In the wine world, the strange thing is that your books are mostly reviewed by your peers. Suddenly people you know – professionally, and in many cases also socially – are evaluating your work in public. The tables are turned often: I get sent books by my colleagues for review on a regular basis.

You can learn a lot from honest, competent feedback. The thing that is hard to deal with, though, is when you feel that some of the comments weren’t made entirely in good faith. When they seem a bit mean, and even personal.

Then there’s the good old ‘shit sandwich’ review. For one reason or another, a reviewer wants to bash your book, but finds it hard simply to pen a negative review. They feel the way to justify the shit is to sandwich it neatly between two thick (and insincere) slices of praise. There’s also the give-and-take away sort of review, where someone feels that if they say something positive, they have to find a problem to counter it, for the sake of balance.

Professional jealousy is real. And it’s really hard to hide in the context of reviewing one of your colleagues’ books. It is a corrosive thread that shows up clearly in a review, even when the reviewer has been at pains to hide it, and justifies their bitter work in the name of thoroughness. When you first start out, you don’t experience professional jealousy from others: even those who have a stronger case of this than others are nice and supportive at first because you aren’t a threat. Achieve modest success and there will be people who feel that you have taken the gigs they should have had, and who are convinced they are better than you and that they are being unfairly overlooked, or who are insecure because their career has plateaued or is in decline. And your book may have been sent to them for review.
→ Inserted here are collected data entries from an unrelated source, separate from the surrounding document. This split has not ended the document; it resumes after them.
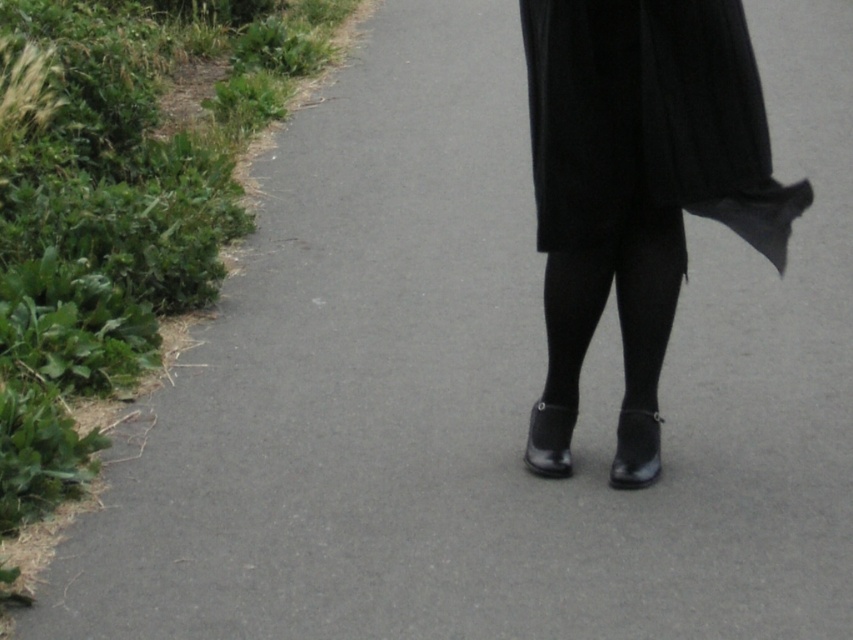
Who is taller, black matte skirt at center or black tights at center?

Standing taller between the two is black matte skirt at center.

Is black matte skirt at center further to camera compared to black tights at center?

No, it is in front of black tights at center.

Between point (651, 72) and point (573, 257), which one is positioned behind?

The point (573, 257) is behind.

Locate an element on the screen. The image size is (853, 640). black matte skirt at center is located at coordinates (648, 120).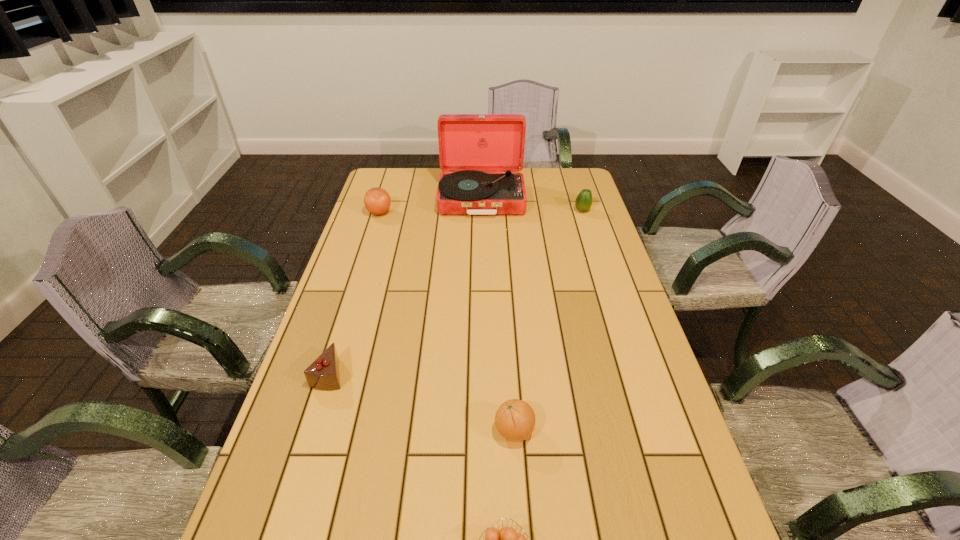
What are the coordinates of `the tallest object` in the screenshot? It's located at (481, 155).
I have written a range of books, now. They’ve been really well received, some have won awards, others have been shortlisted for awards, and I’m happy with all of them. With my latest book I took a risk, though. It’s deliberately provocative. It’s opinionated. It is quite personal. And when I was writing it, I wasn’t sure it would ever be published. My expectation was that some people would love it, and some would hate it. And it’s no surprise that while most reviews are positive, there have been some rather mean ones. It’s a smart book for smart people – thinkers. It’s not for everyone.

This is where the advice above comes in useful.

How should we deal with criticism? Even where the criticism is mean, there is often something to be learned. The first thing is to never complain and never explain: Disraeli was right. Then, try to step back and see, whether in the midst of the negative sentiments, there is some truth. There may not be, but considering the possibility is a wise path to take.

My first book, Wine Science, was sent out for academic review by the co-publisher, University of California Press. The UK publisher, Mitchell Beazley, already had the book at proof stage (they had no idea that UC Press got all their books peer reviewed). Much to the alarm of both parties, the two scientists who reviewed the book hated it, and recommended an extensive revision.

They wanted it to be more like an academic book – effectively a textbook. Their guidelines went so far as to even suggest a revised chapter list. The whole project was in jeopardy.

I was called to a meeting with both publishers. Normally, in these situations, you’d revise the book in line with the reviewers’ recommendations. You might not make all their suggested changes, but you’d take on board many of them. I decided I wasn’t going to change anything. This was my book, and I’d deliberately written it to be more a story book packed with examples, exploring the interesting side of wine science, rather than anything looking like a textbook. To make changes would have been to take something away from this vision. It would have diminished the book.

I pled my case well, I think, because the publishers were convinced. The reviewers had got it wrong. They asked me for suggestions of two other scientists who could review the book, and their reports were very positive, and publication went ahead. The book has done really well, and the third edition is soon to appear.

I hope my manifesto will do well. I’m happy with it. It’s not a perfect book, but it’s just right. It is what it is, and I’ll try my best not to read any more reviews of it.